**What to work on**
Please answer from the camp post: where did the group sleep on Tuesday night?

**Given passage**
** BEGIN **

Keepin' It Real Since 1977

Mostly true stories from then & now

Livin’ the Dream in Cabin 12B July 17, 2012

The awesome girls of cabin 12B.

This past week I took part in my annual tradition of counseling at our Church’s week-long Sr. High Camp. I spent the week exploring my faith and relationship with God, strengthening old friendships, and making new friends. I know I probably shouldn’t play favorites, but there was one person who stood out from the crowd this week.  I never caught her name, but she was a sassy old black woman who only made an appearance at night while one of my campers talked in her sleep. For the sake of this post, I will refer to said sassy, old, black woman as La-a (pronounced ‘LaDasha’ because the “-” don’t be silent.)

I’ve known people to do crazy things in their sleep, but I’ve never experienced anything like this.

Sunday Night:

Campers arrived, we all got settled in and by the time “lights out” came, we tossed and turned and didn’t sleep, so much as rest, which is typical first night of camp stuff.

Monday Night:

By now we actually felt tired and sleep came a lot easier. I remember lying there when a noise jolted me awake. I was pretty sure one of my girls had just said very loudly, “Yah!  I’ll fight you!” At the time I didn’t think much of it but I brought it up at breakfast the next morning.

Me: “I’m pretty sure one of you girls were talking in your sleep. Tori, it sounded like it was coming from you.  You yelled, “Yah!  I’ll fight you.”

Tori didn’t think she had said anything in her sleep and was pretty sure it was someone else, but Cathy, whose bunk was right next to Tori’s bed added, “Yah, I heard that. She also yelled, ‘Come at me, bro’.”  At this point I was intrigued.

Tuesday Night:

We slept outside under the stars. The seven of us, along with my friend Shannon, all huddled our sleeping bags together on a tarp. I slept next to Tori.  It was time to go to bed, but we were telling stories and chatting it up, when she fell asleep. Over the next two hours she would randomly blurt things out. After about 10 minutes, I sent one of my girls back to the cabin to get her notebook, a pen and flashlight. Here are some of the things we heard:

“My head’s bangin’ to what’s bangin’! Turn the music up, I gotta fist pump!” (followed by actually fist pumping in her sleep)

“It’s Michael Jackson time!  Don’t touch me Michael! Get away!  You got a twitch!”

“Fire! Fire! Run, Nanna, Run!  I told you to run, old lady!”

“Get your cow out of here!”

“You ugly!  You so ugly, you a frog face!”

“You need to clip those nails. Don’t you dare touch me, bro! … Okay. French tips, with just a little sparkle.”

“Don’t you dare fart in my frigidaire!”

“No, Bigfoot!  Get away from me!  Your feet are too big!  You gonna crush me!  Bigfoot, you makin’ me hungry with that carrot. You want some salad with that dressing?  Bigfoot, these carrots are good- need more ranch though.  No, Bigfoot!  Don’t kiss me, that’s gross. (followed by little kissy noises) No Bigfoot!  No tongue!”

** END **

**Record set**
** BEGIN **

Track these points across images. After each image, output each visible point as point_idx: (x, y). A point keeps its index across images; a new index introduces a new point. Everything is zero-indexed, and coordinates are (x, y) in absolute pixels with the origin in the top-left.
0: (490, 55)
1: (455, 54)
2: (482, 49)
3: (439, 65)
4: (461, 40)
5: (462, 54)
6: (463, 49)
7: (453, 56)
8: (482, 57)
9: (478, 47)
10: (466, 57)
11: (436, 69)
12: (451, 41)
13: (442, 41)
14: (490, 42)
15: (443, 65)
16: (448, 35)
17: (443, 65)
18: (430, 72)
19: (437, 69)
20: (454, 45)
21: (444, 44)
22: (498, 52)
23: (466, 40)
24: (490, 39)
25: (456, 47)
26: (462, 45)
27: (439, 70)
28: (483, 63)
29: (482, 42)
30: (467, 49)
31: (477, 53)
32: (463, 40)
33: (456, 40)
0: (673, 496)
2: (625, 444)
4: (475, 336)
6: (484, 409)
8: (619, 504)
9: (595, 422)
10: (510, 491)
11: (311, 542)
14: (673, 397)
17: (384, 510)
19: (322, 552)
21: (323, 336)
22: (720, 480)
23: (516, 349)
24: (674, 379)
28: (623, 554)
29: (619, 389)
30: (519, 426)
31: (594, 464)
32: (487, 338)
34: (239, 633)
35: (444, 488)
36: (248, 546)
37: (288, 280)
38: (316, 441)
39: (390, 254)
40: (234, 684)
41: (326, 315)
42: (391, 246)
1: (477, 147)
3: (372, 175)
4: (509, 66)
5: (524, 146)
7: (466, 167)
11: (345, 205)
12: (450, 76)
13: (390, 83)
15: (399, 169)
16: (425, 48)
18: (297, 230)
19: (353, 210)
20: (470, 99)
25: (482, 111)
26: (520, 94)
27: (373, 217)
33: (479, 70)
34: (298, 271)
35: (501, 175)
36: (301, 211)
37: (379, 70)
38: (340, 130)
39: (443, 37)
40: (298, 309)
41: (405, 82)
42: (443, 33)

** END **

**Task solution**
Outside under the stars, with their sleeping bags huddled together on a tarp.